There are other problems with these studies as well. Cannabis smokers also are more likely to use other drugs, including ones that are known to induce brief psychotic episodes. At least one other study found that people with schizophrenia were more likely to have a drug addiction in general. That makes it difficult to say if the people in these experiments developed schizophrenia because they were smoking weed or because of other factors.

"But what is also clear, if you do have a vulnerability to schizophrenia and you smoke [cannabis]," Volkow says, "it's likely to trigger an episode. It's likely to advance the [disease]." She says when people with certain risky genes associated with psychosis smoke, the risk of developing schizophrenia goes up sixfold, according to a 2005 study. But for someone without those genes, Volkow says the evidence suggests "you can smoke all the marijuana you want and it will make no difference whatsoever."

If marijuana abuse is causing schizophrenia, the damage is probably being done during people's early years, according to Krista Lisdahl, a clinical neuropsychologist at the University of Wisconsin in Milwaukee. For most, psychotic disorders develop in the late teens while the brain is still developing. "After 25 or 30, when the brain is done with its major neurodevelopment," Lisdahl says, most people are unlikely to develop schizophrenia and smoking probably won't change that. On the other hand, she says, most people including her who've studied cannabis and mental health have seen that the earlier someone starts smoking, the more likely it is they'll develop a disorder in general.

"It does look like there is an increased risk for schizophrenia" from smoking weed overall, Lisdahl says. But she also agrees with Volkow. "Some experts believe that [cannabis] might induce schizophrenia in someone who wasn't vulnerable, but in my opinion that hasn't really been proven."

One thing to note, Lisdahl says, is that more people smoke cannabis today than ever in history. If the connection between weed and schizophrenia is solid, then the number of people with schizophrenia should also be going up. But it hasn't. The fraction of people who have the disorder still hovers at around 1 percent.

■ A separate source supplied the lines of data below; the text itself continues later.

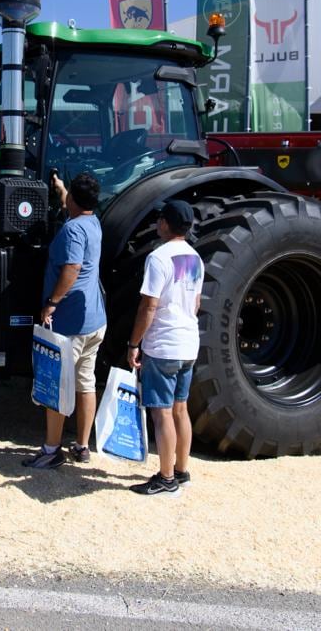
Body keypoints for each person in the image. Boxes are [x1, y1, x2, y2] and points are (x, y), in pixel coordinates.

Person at [23, 171, 107, 469]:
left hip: (69, 322)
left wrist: (51, 303)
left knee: (55, 385)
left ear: (74, 199)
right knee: (86, 383)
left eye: (68, 193)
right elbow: (74, 205)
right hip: (94, 320)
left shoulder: (72, 231)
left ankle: (51, 449)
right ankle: (82, 446)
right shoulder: (92, 222)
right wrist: (61, 188)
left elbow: (71, 268)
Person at [126, 200, 204, 496]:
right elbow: (196, 302)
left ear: (165, 224)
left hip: (163, 344)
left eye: (160, 218)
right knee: (180, 409)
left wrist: (134, 343)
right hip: (188, 342)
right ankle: (182, 469)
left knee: (161, 414)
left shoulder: (159, 258)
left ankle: (166, 477)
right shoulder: (195, 258)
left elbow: (148, 306)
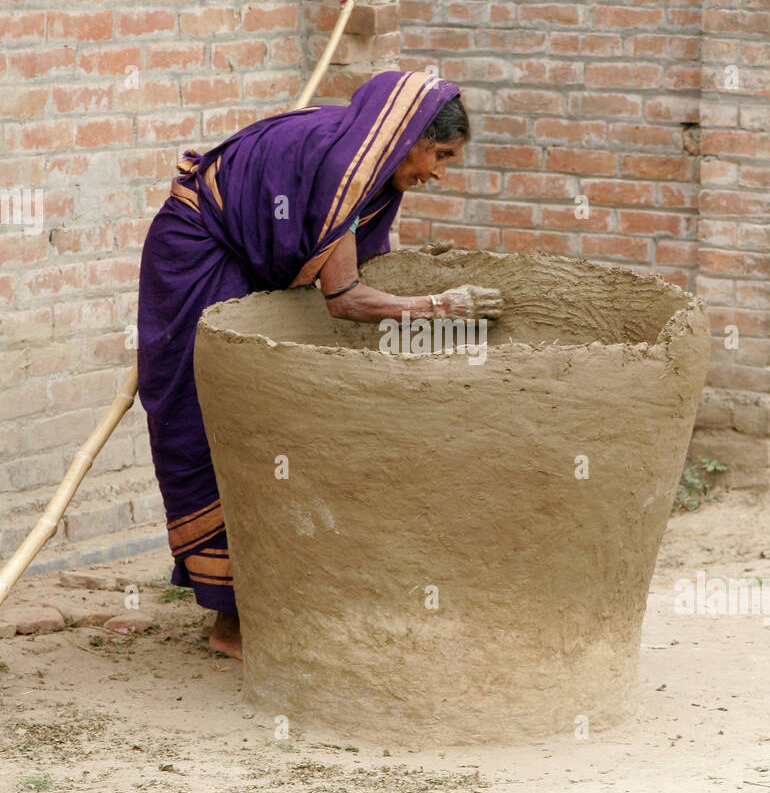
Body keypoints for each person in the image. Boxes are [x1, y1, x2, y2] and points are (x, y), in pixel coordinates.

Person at [136, 69, 503, 659]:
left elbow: (348, 256)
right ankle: (232, 623)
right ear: (406, 134)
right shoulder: (346, 170)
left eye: (449, 160)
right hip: (198, 257)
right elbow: (347, 299)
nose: (439, 173)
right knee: (215, 420)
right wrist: (440, 306)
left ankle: (279, 601)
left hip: (242, 254)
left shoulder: (366, 161)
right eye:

But public health officials say they have seen an increase in the number of blazed people showing up to the emergency room in the grip of a fleeting psychotic episode. Volkow says there's been a "very dramatic increase ... that may have to do with a much more potent marijuana." Black market, medical and recreational marijuana have all been steadily increasing their THC content over the past decade, and according to national emergency department data, visits involving cannabisincreased 52 percent from 2004 to 2011.

Murray says that only strengthens the case that cannabis increases the risk for schizophrenia. A recent study he published in The Lancet suggests that abusing marijuana with around 15 percent THC content, which is common among growers today, could quintuple the risk for schizophrenia. "We think about 5 percent of people will go psychotic instead of 1 percent. That [still] means over 90 percent of people who smoke the high-potency will be OK," he says.

If all this is true, then the irony of the "American Sniper" case is that both sides may have been right. It's possible that Eddie Ray Routh could have experienced a brief psychotic episode from smoking weed that day. But if he has genetic vulnerabilities toward schizophrenia, then years of cannabis abuse could have triggered the full-blown psychological disorder that the defense said he has. And while the science of marijuana and madness remains unsettled, both scenarios appear quite plausible.